Turning green consumerism into mass consumerism

It wont have escaped anyone’s notice that climate change is big news. We now have unprecedented levels of awareness and concern on the climate issue.

It won’t have escaped anyone’s notice that climate change is big news. We now have unprecedented levels of awareness and concern on the climate issue – even President Bush is reacting now and recent research by The Climate Group shows an overwhelming 81% of people feel very strongly about climate change or at the very least recognise that it is important.

However, as yet, this has not translated into significant individual action. Our research also shows people feel powerless in the face of such a big problem. They don’t fully understand the issue and hold the belief the solutions are inconvenient and expensive. Above all, consumers don’t want to feel that they are acting alone. They need help (not more lecturing) to overcome these barriers. The way forward was pointed by a 2006 research report – “I will if you will” – which indicated that people were willing to change but only if they were met half way by government and business, who they perceive as more able to effect change than themselves.

This is why a ground-breaking new partnership was launched in the UK in April, aimed at enabling individual consumers to be more climate friendly. We’re in this Together is a coalition of big brand names committed to making it easier for customers to take up low-carbon solutions. Together they aim to help every UK household to reduce their emissions by one tonne, a total of around 24 million tonnes over the next three years, more than the combined household emissions of Scotland and Wales.

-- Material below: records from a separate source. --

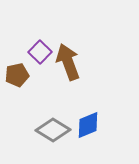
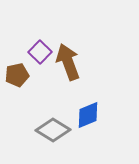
blue diamond: moved 10 px up
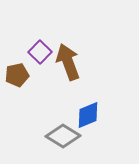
gray diamond: moved 10 px right, 6 px down
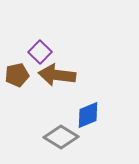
brown arrow: moved 11 px left, 13 px down; rotated 63 degrees counterclockwise
gray diamond: moved 2 px left, 1 px down
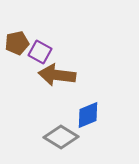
purple square: rotated 15 degrees counterclockwise
brown pentagon: moved 32 px up
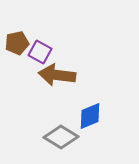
blue diamond: moved 2 px right, 1 px down
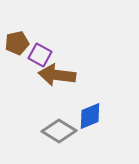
purple square: moved 3 px down
gray diamond: moved 2 px left, 6 px up
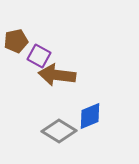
brown pentagon: moved 1 px left, 2 px up
purple square: moved 1 px left, 1 px down
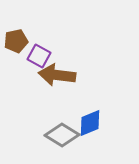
blue diamond: moved 7 px down
gray diamond: moved 3 px right, 4 px down
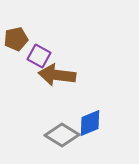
brown pentagon: moved 2 px up
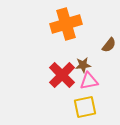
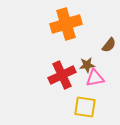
brown star: moved 4 px right
red cross: rotated 20 degrees clockwise
pink triangle: moved 6 px right, 3 px up
yellow square: rotated 20 degrees clockwise
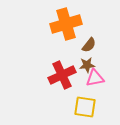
brown semicircle: moved 20 px left
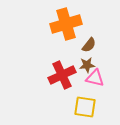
pink triangle: rotated 24 degrees clockwise
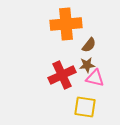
orange cross: rotated 12 degrees clockwise
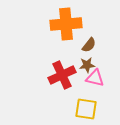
yellow square: moved 1 px right, 2 px down
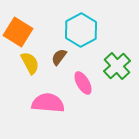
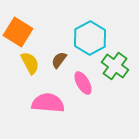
cyan hexagon: moved 9 px right, 8 px down
brown semicircle: moved 3 px down
green cross: moved 2 px left; rotated 12 degrees counterclockwise
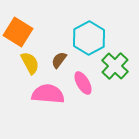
cyan hexagon: moved 1 px left
green cross: rotated 8 degrees clockwise
pink semicircle: moved 9 px up
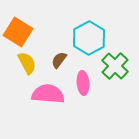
yellow semicircle: moved 3 px left
pink ellipse: rotated 25 degrees clockwise
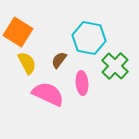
cyan hexagon: rotated 20 degrees counterclockwise
pink ellipse: moved 1 px left
pink semicircle: rotated 20 degrees clockwise
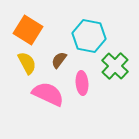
orange square: moved 10 px right, 2 px up
cyan hexagon: moved 2 px up
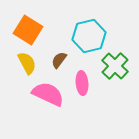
cyan hexagon: rotated 24 degrees counterclockwise
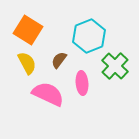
cyan hexagon: rotated 8 degrees counterclockwise
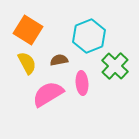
brown semicircle: rotated 42 degrees clockwise
pink semicircle: rotated 56 degrees counterclockwise
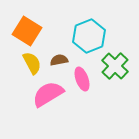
orange square: moved 1 px left, 1 px down
yellow semicircle: moved 5 px right
pink ellipse: moved 4 px up; rotated 15 degrees counterclockwise
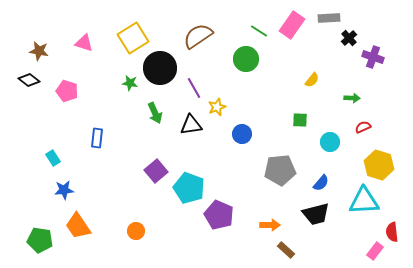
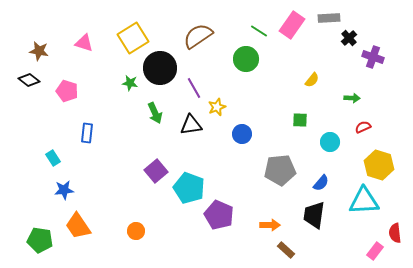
blue rectangle at (97, 138): moved 10 px left, 5 px up
black trapezoid at (316, 214): moved 2 px left, 1 px down; rotated 112 degrees clockwise
red semicircle at (392, 232): moved 3 px right, 1 px down
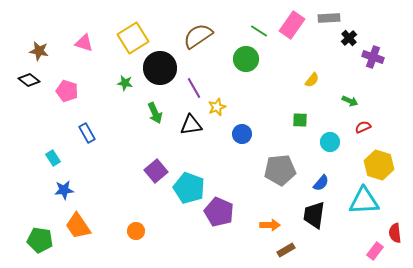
green star at (130, 83): moved 5 px left
green arrow at (352, 98): moved 2 px left, 3 px down; rotated 21 degrees clockwise
blue rectangle at (87, 133): rotated 36 degrees counterclockwise
purple pentagon at (219, 215): moved 3 px up
brown rectangle at (286, 250): rotated 72 degrees counterclockwise
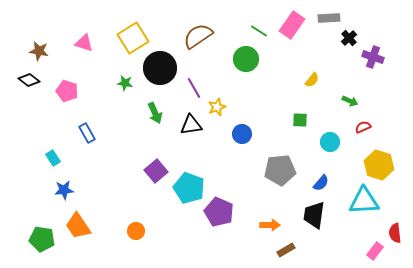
green pentagon at (40, 240): moved 2 px right, 1 px up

B&Q, Barclaycard, British Gas, Marks & Spencer, 02, More Than, Sky and Tesco have all united for the campaign and are providing effective ways for people to reduce their impact. For instance, Tesco’s commitment to selling 10 million energy-efficient light bulbs this year (a five-fold increase on the previous year); B&Q is offering half-price loft insulation; and M&S has launched a campaign to persuade customers to wash at 30∞C whenever possible, including changing the labels on the majority of their clothing range.

The campaign website (www.together.com) will aggregate the achievements of all the partners into one CO2 figure that will demonstrate in real time the power of collective consumer action. Visitors will be encouraged to undertake certain key actions and shown how they can add up towards their one tonne target.

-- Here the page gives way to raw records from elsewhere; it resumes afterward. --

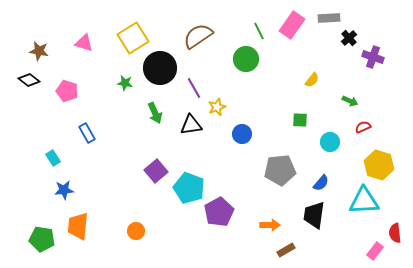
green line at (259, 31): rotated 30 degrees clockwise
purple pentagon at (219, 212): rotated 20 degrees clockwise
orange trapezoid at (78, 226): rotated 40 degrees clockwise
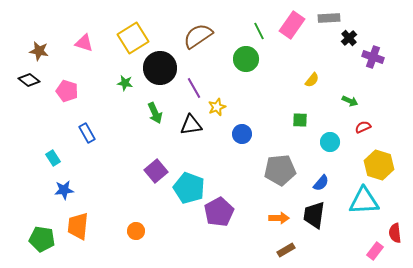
orange arrow at (270, 225): moved 9 px right, 7 px up
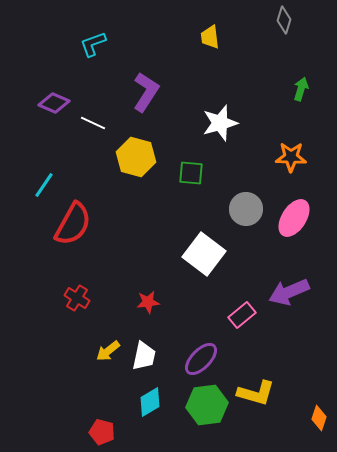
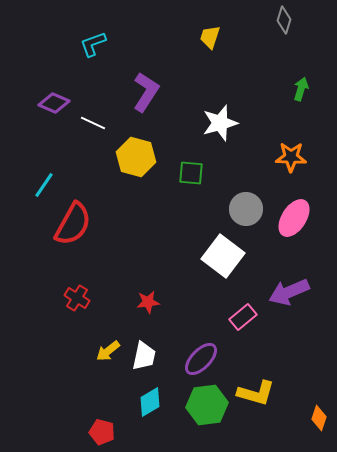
yellow trapezoid: rotated 25 degrees clockwise
white square: moved 19 px right, 2 px down
pink rectangle: moved 1 px right, 2 px down
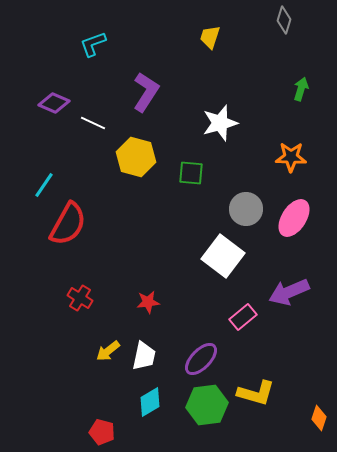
red semicircle: moved 5 px left
red cross: moved 3 px right
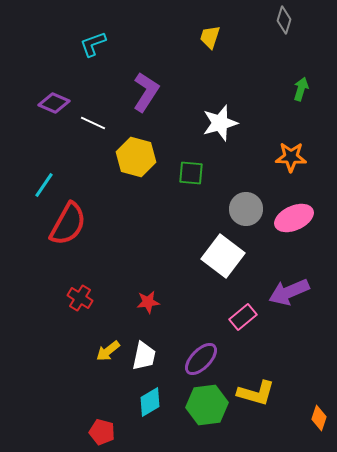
pink ellipse: rotated 33 degrees clockwise
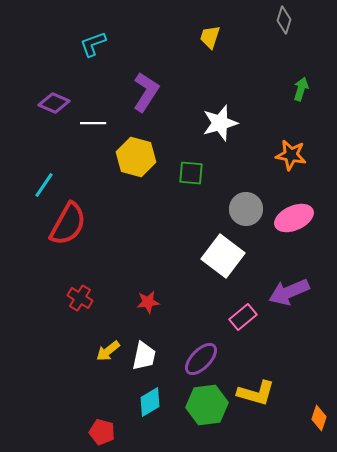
white line: rotated 25 degrees counterclockwise
orange star: moved 2 px up; rotated 8 degrees clockwise
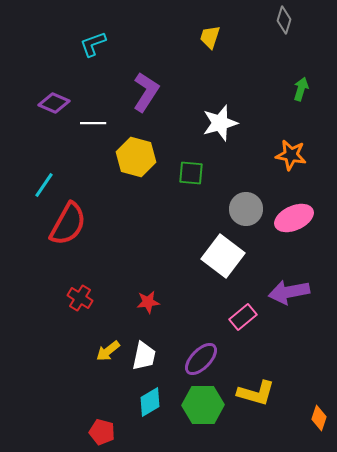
purple arrow: rotated 12 degrees clockwise
green hexagon: moved 4 px left; rotated 6 degrees clockwise
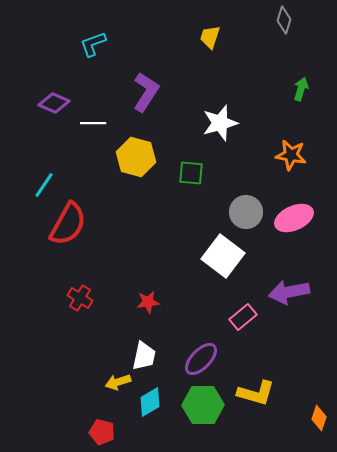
gray circle: moved 3 px down
yellow arrow: moved 10 px right, 31 px down; rotated 20 degrees clockwise
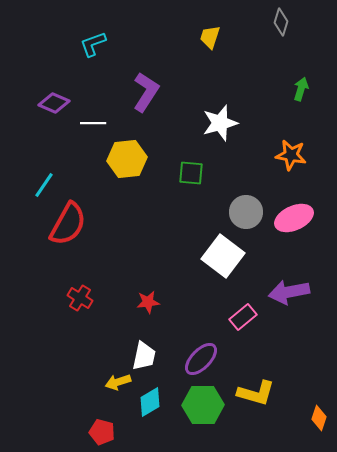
gray diamond: moved 3 px left, 2 px down
yellow hexagon: moved 9 px left, 2 px down; rotated 21 degrees counterclockwise
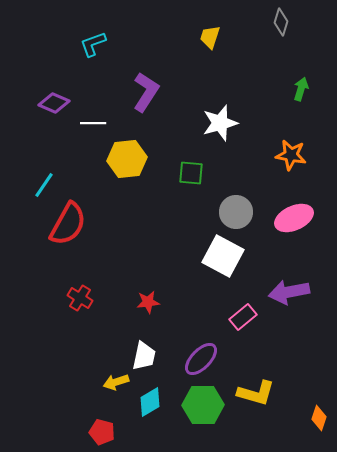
gray circle: moved 10 px left
white square: rotated 9 degrees counterclockwise
yellow arrow: moved 2 px left
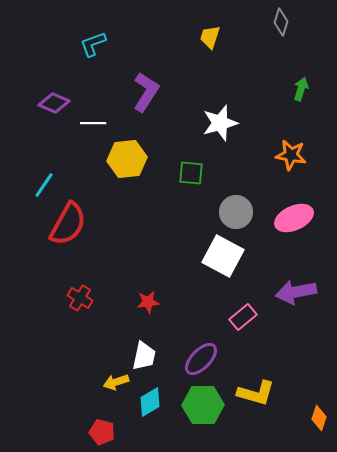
purple arrow: moved 7 px right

The business case for action is clear cut. Many companies are already reducing emissions in their operations and supply chains because they are finding opportunities to reduce costs at the same time as achieving ambitious sustainability goals. However for most brands their own emissions are a fraction of the indirect emissions of their consumers. The Climate Group’s research shows strong evidence of latent demand for products, services and brands that would allow people to reflect their climate change concern in their spending. It is against this backdrop that companies are also now starting to ask what are the equivalent opportunities that will create new revenues at the same time as achieving environmental objectives?

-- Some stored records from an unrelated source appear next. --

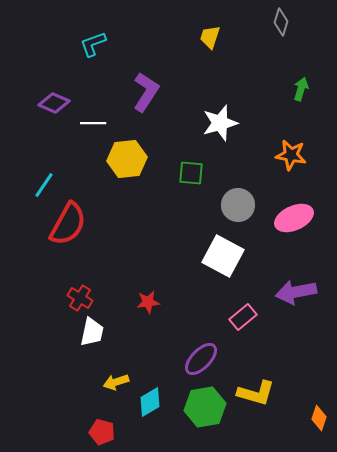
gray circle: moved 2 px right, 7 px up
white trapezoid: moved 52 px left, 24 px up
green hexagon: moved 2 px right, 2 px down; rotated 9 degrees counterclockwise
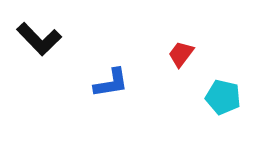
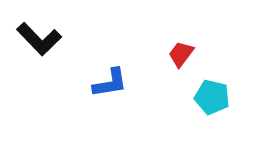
blue L-shape: moved 1 px left
cyan pentagon: moved 11 px left
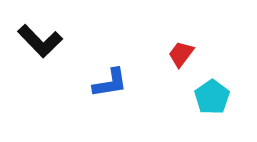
black L-shape: moved 1 px right, 2 px down
cyan pentagon: rotated 24 degrees clockwise
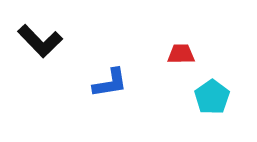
red trapezoid: rotated 52 degrees clockwise
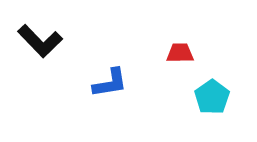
red trapezoid: moved 1 px left, 1 px up
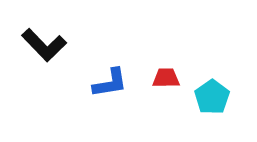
black L-shape: moved 4 px right, 4 px down
red trapezoid: moved 14 px left, 25 px down
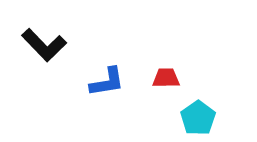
blue L-shape: moved 3 px left, 1 px up
cyan pentagon: moved 14 px left, 21 px down
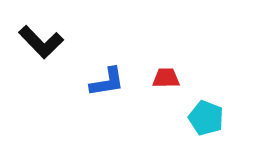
black L-shape: moved 3 px left, 3 px up
cyan pentagon: moved 8 px right; rotated 16 degrees counterclockwise
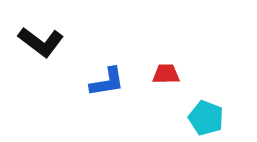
black L-shape: rotated 9 degrees counterclockwise
red trapezoid: moved 4 px up
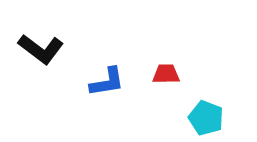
black L-shape: moved 7 px down
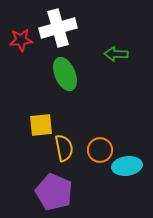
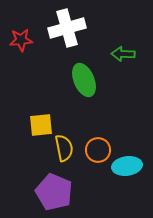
white cross: moved 9 px right
green arrow: moved 7 px right
green ellipse: moved 19 px right, 6 px down
orange circle: moved 2 px left
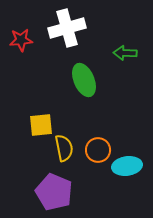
green arrow: moved 2 px right, 1 px up
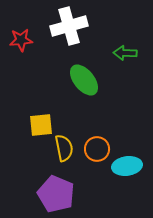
white cross: moved 2 px right, 2 px up
green ellipse: rotated 16 degrees counterclockwise
orange circle: moved 1 px left, 1 px up
purple pentagon: moved 2 px right, 2 px down
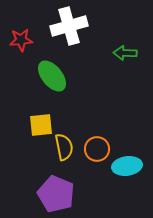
green ellipse: moved 32 px left, 4 px up
yellow semicircle: moved 1 px up
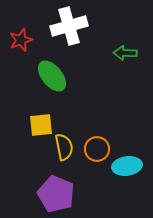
red star: rotated 15 degrees counterclockwise
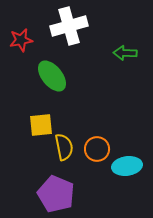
red star: rotated 10 degrees clockwise
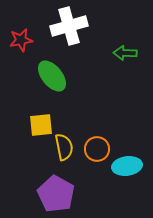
purple pentagon: rotated 6 degrees clockwise
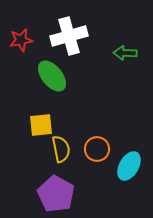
white cross: moved 10 px down
yellow semicircle: moved 3 px left, 2 px down
cyan ellipse: moved 2 px right; rotated 52 degrees counterclockwise
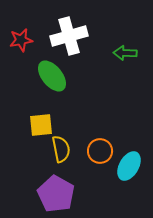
orange circle: moved 3 px right, 2 px down
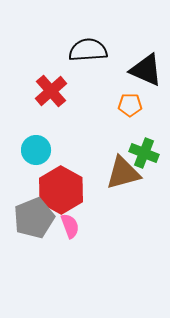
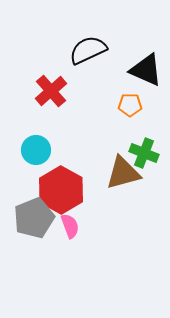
black semicircle: rotated 21 degrees counterclockwise
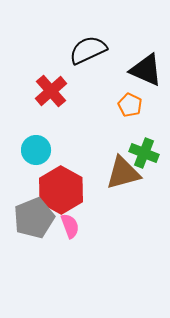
orange pentagon: rotated 25 degrees clockwise
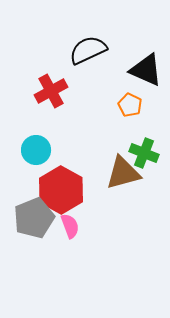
red cross: rotated 12 degrees clockwise
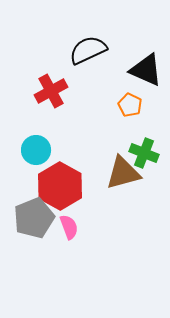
red hexagon: moved 1 px left, 4 px up
pink semicircle: moved 1 px left, 1 px down
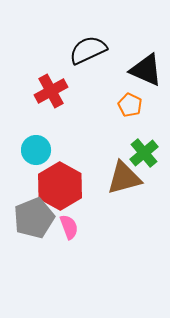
green cross: rotated 28 degrees clockwise
brown triangle: moved 1 px right, 5 px down
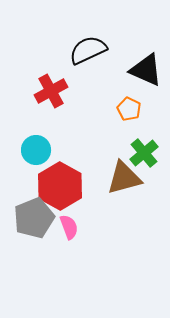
orange pentagon: moved 1 px left, 4 px down
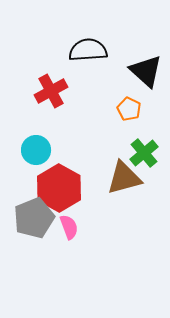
black semicircle: rotated 21 degrees clockwise
black triangle: moved 1 px down; rotated 18 degrees clockwise
red hexagon: moved 1 px left, 2 px down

There is a growing belief, demonstrated by the We’re in this Together partner companies, that helping consumers to overcome barriers to individual action can unlock a significant market opportunity. Furthermore, by acting in collaboration there is less risk of individual corporate initiatives being seen as “one-offs” and greeted with cynicism about greenwash. In fact, the campaign also benefits from help and backing from a diverse and growing range of non-commercial organisations – the BBC, the Church of England, the NCC and the Energy Savings Trust, for instance.

Based on this message of partnership, the ‘We’re in this Together’ campaign is set to expand globally and reach a mass audience combining the customer bases of all our current and future partners – running into tens of millions of people already.

Only by acting together can we hope to tackle climate change.